7th President of the National Assembly
- In office 19 May 2021 – 18 June 2026
- President: Jorge Carlos Fonseca José Maria Neves
- Prime Minister: Ulisses Correia e Silva
- Preceded by: Jorge Santos
- Succeeded by: Janira Hopffer Almada

Personal details
- Born: Austelino Tavares Correia 8 August 1968 (age 57)
- Party: Movement for Democracy
- Education: Jean Piaget University of Cape Verde

= Austelino Correia =

Cape Verdean politician

Austelino Tavares Correia (born 8 August 1968) is a Cape Verdean politician who served as the 7th President of the National Assembly from 2021 to 2026. He is a member of the assembly representing Santiago North as a member of the Movement for Democracy. Prior to his presidency of the assembly he was vice president and acting president of Cape Verde for ten hours in 2016.

==Early life==
Austelino Tavares Correia was born on 8 August 1968. He graduated from Jean Piaget University of Cape Verde after attending from 2003 to 2008.

==Career==
Correia was elected to the National Assembly as a member of the Movement for Democracy representing Santiago North.

Correia was elected vice president of the assembly. On 21 November 2016, Correia was acting president of Cape Verde for ten hours as both President Jorge Carlos Fonseca and President of the National Assembly Jorge Santos were outside of the country. Correia was elected president of the assembly by a vote of 64 to 4 with no candidates in opposition to him on 19 May 2021.

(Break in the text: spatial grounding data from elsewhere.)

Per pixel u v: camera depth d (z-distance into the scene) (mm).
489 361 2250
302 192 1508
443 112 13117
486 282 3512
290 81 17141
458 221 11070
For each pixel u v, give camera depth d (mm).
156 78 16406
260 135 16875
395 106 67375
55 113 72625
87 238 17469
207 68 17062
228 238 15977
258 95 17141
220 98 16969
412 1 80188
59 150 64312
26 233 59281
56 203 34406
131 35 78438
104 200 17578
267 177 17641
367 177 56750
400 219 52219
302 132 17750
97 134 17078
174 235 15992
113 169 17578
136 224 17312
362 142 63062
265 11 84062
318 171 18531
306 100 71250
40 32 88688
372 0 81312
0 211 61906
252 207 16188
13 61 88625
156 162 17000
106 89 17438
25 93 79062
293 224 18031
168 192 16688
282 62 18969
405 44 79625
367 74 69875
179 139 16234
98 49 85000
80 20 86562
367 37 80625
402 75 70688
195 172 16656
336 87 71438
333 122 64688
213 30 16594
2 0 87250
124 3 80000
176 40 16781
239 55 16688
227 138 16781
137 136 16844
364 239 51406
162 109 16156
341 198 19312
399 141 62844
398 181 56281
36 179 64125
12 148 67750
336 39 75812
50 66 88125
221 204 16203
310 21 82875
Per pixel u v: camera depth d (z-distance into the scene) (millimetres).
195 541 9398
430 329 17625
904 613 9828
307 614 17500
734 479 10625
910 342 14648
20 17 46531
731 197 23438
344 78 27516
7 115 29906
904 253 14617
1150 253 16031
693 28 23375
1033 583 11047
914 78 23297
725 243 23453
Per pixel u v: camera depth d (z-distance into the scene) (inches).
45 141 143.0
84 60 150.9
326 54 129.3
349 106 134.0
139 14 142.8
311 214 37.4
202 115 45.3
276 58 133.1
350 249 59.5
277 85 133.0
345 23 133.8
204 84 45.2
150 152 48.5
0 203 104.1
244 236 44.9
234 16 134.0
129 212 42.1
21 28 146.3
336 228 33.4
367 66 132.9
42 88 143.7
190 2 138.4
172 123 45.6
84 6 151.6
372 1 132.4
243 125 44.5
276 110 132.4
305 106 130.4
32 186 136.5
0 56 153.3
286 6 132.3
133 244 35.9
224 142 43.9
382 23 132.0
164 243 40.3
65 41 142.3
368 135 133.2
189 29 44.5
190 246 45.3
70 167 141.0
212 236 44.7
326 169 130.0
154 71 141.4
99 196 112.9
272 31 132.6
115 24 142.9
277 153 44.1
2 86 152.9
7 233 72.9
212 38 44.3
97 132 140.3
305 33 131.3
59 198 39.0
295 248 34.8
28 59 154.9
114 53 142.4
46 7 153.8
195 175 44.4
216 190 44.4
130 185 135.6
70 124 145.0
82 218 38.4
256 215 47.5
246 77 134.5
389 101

Correia led Cape Verde's delegation to the Inter-Parliamentary Union in 2018. On 15 May 2024, Correia led a delegation, which included members of the cabinet and parliament, to Senegal. In 2025, he led a delegation to Luxembourg, one of Cape Verde's major international partners.

Janira Hopffer Almada was selected to replace Correia as president on 18 June 2026.

==Political positions==
Correia recognises Western Sahara as a part of Morocco. In 2024, he praised that state of democracy among member states of the Community of Portuguese Language Countries as "quite acceptable" and called for less interference in Guinea-Bissau's internal affairs.